Pumping Lemma for CFL – $ \{ 0^{i} 1^{j} 0^{k} 1^{l} \hspace{0.2cm}| \hspace{0.2cm} i = l \hspace{0.2cm} \land j = k \} $

I was making exercices about the Pumping Lemma for CFL, and I stumbled up on this language:

$ $ \{ 0^{i} 1^{j} 0^{k} 1^{l} \hspace{0.2cm}| \hspace{0.2cm} i = l \hspace{0.2cm} \land j = k \} $ $

I quickly made a CFG that represents that language (or so I believe):

$ $ S \to 0S1 \hspace{0.2cm} | \hspace{0.2cm} A \ A \to 1A0 \hspace{0.2cm} | \hspace{0.2cm} \epsilon $ $

The problem is that I began to think if the Pumping Lemma would hold (it should since I have a CFG for the Language, so it must be a CFL).

(Having the Pumping Lemma in mind) I chose a word, w = $ 0^{n}1^{n}0^{n}1^{n} $ . I immediately stopped because this word will not pass the Pumping Lemma (it can be used to demonstrate that $ \{ ww \hspace{0.2cm}| \hspace{0.2cm} w \in \{0,1\}^{*}\}$ , the language of duplicated words, is not a CFL, I have done it before)

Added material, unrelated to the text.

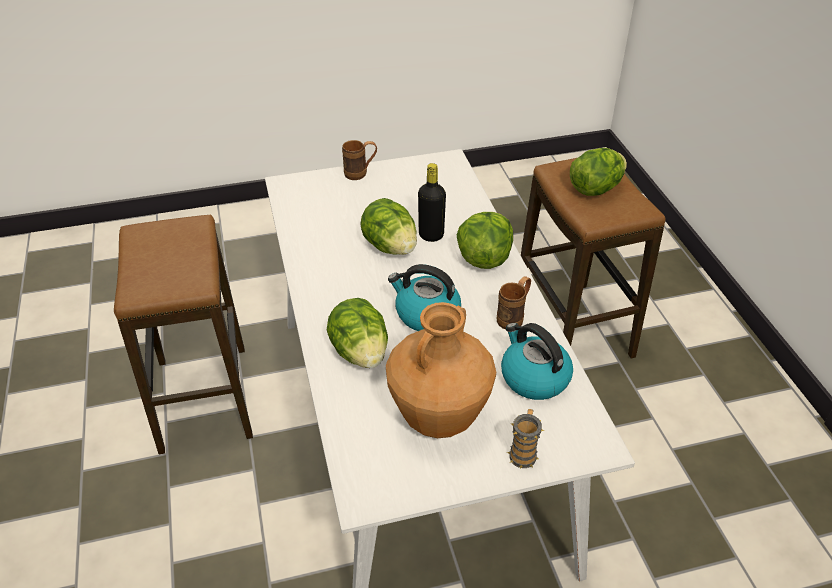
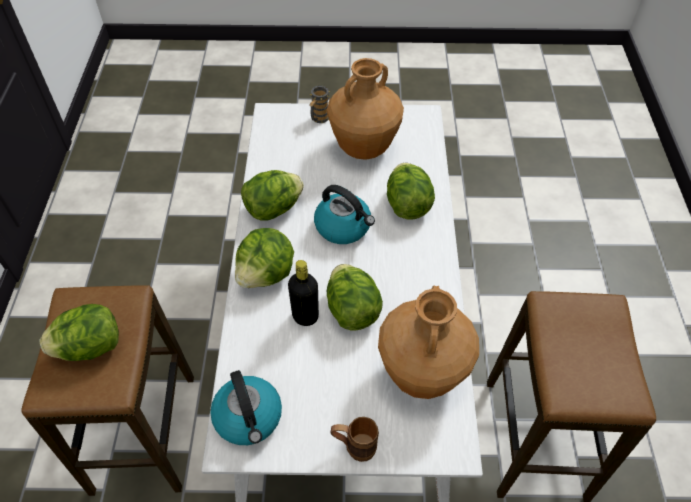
camera: 165 degrees left, 10 degrees up
(317, 217) = (421, 375): none -> brown vase
(514, 317) = (273, 209): brown mug -> lettuce
(533, 377) = (285, 160): kettle -> kettle (249, 418)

Now I’m stuck with a Pumping Lemma that fails, and a CFG that produces the language and don’t now what to do. I tried to come up with a word that the grammar couldn’t produce and failed, I tried to invalidate the PL but failed (there are no restrictions that tells that the word cannot have all segments of the same size, so $ w$ is in the language).

As far as I know If the PL holds, the language doesn’t have to be a CFL, but if it fails is absolutely unquestionable that the Language is not a CFL.

What I’m I missing?